Salingka Media – Pada sebuah parade militer yang diselenggarakan untuk memperingati 80 tahun kekalahan Kekaisaran Jepang, China secara resmi memamerkan tiga kelas baru rudal balistik antarbenua (ICBM) berkemampuan nuklir. Langkah ini dipandang oleh banyak analis sebagai upaya signifikan dari Beijing untuk memperkuat kemampuan nuklirnya, terutama dalam menghadapi negara-negara Barat seperti Amerika Serikat dan Eropa. Pameran ini juga menjadi bukti nyata dari komitmen China untuk memodernisasi kekuatan militernya.

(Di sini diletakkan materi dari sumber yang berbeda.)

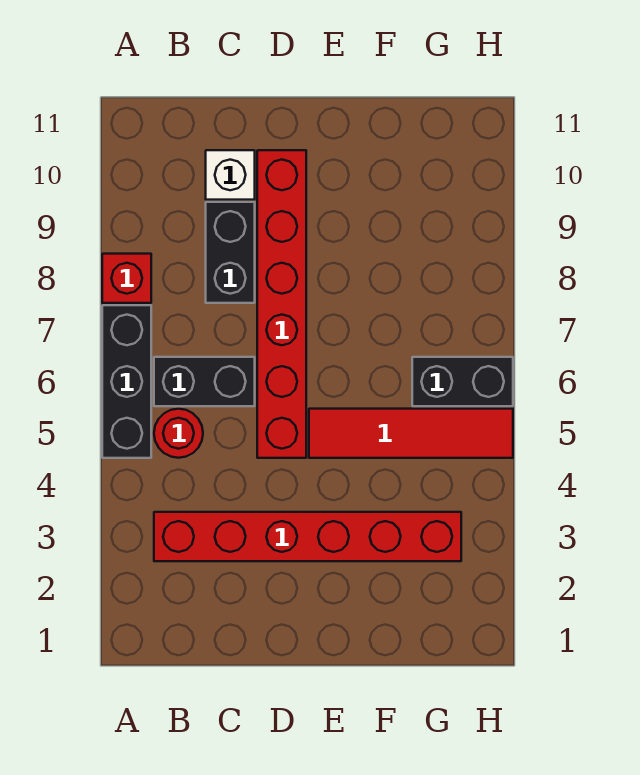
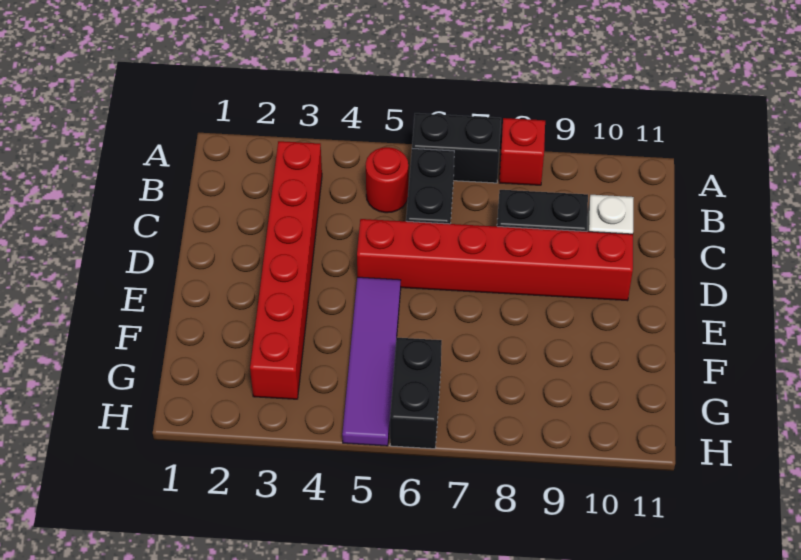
black 1x3 brick [102,305,151,458] -> black 1x2 brick [412,113,501,183]
red 1x4 tile [309,409,513,458] -> purple 1x4 tile [342,277,401,446]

Selama ini, China yang tidak memiliki jaringan pangkalan militer global yang luas, sangat bergantung pada pengembangan senjata jarak jauh untuk tujuan pencegahan. Dari ketiga rudal baru yang dipamerkan, dua di antaranya adalah varian mutakhir dari sistem yang sudah ada. Terdapat DF-5C, rudal berbasis silo yang merupakan rudal terberat di arsenal China, mampu membawa muatan yang lebih besar. Sementara itu, DF-31BJ, sebagai bagian dari rudal mobile berbasis jalan, telah menjadi tulang punggung kekuatan China sejak pertengahan tahun 2000-an.
Selain dua rudal tersebut, sorotan utama tertuju pada rudal baru yang belum pernah terlihat sebelumnya, yaitu DF-61. Rudal ini diperkirakan akan mengambil alih peran dari DF-41, yang pertama kali dipamerkan pada parade tahun 2019. Meskipun rincian kemampuan teknisnya belum terungkap, baik DF-31BJ maupun DF-61 diperkirakan memiliki waktu persiapan dan peluncuran yang jauh lebih singkat dibandingkan dengan pendahulunya.
Inti dari pengembangan rudal ini adalah adopsi teknologi kendaraan luncur hipersonik (hypersonic glide vehicle), yang menjadikannya sangat canggih. Teknologi ini memungkinkan rudal untuk meluncur dengan kecepatan luar biasa, bahkan melebihi Mach 27, yang menjadikannya sangat sulit dilacak oleh sistem pertahanan udara konvensional. Kecepatannya yang ekstrem, ditambah dengan manuver yang lincah, membuat rudal ini sanggup menyerang dari sudut tak terduga dan mencapai target di jarak yang lebih jauh.
Perkembangan ini mencerminkan keberhasilan China dalam uji coba kendaraan luncur hipersonik antarbenua yang terjadi pada tahun 2021. Uji coba tersebut berhasil menarik perhatian dunia, di mana kendaraan luncur itu mengitari bumi sebelum akhirnya mengenai target yang telah ditentukan. Jenderal John Hyten, Wakil Kepala Staf Gabungan AS kala itu, menilai uji coba tersebut sebagai perkembangan yang “sangat mengkhawatirkan” karena menunjukkan kemampuan rudal nuklir China untuk menyerang target di seluruh dunia dengan akurasi yang tinggi.
Dengan pameran rudal terbarunya ini, analis memperkirakan bahwa produksi ICBM China akan terus meningkat, bahkan melampaui gabungan produksi dari negara-negara lain. Beijing tampaknya berupaya menutup kesenjangan jumlah arsenal dengan Amerika Serikat dan Rusia, sekaligus menonjolkan keunggulan teknologi terbaru dalam sistem persenjataannya. Langkah ini menggarisbawahi tekad China untuk menjadi kekuatan militer yang dominan di panggung global.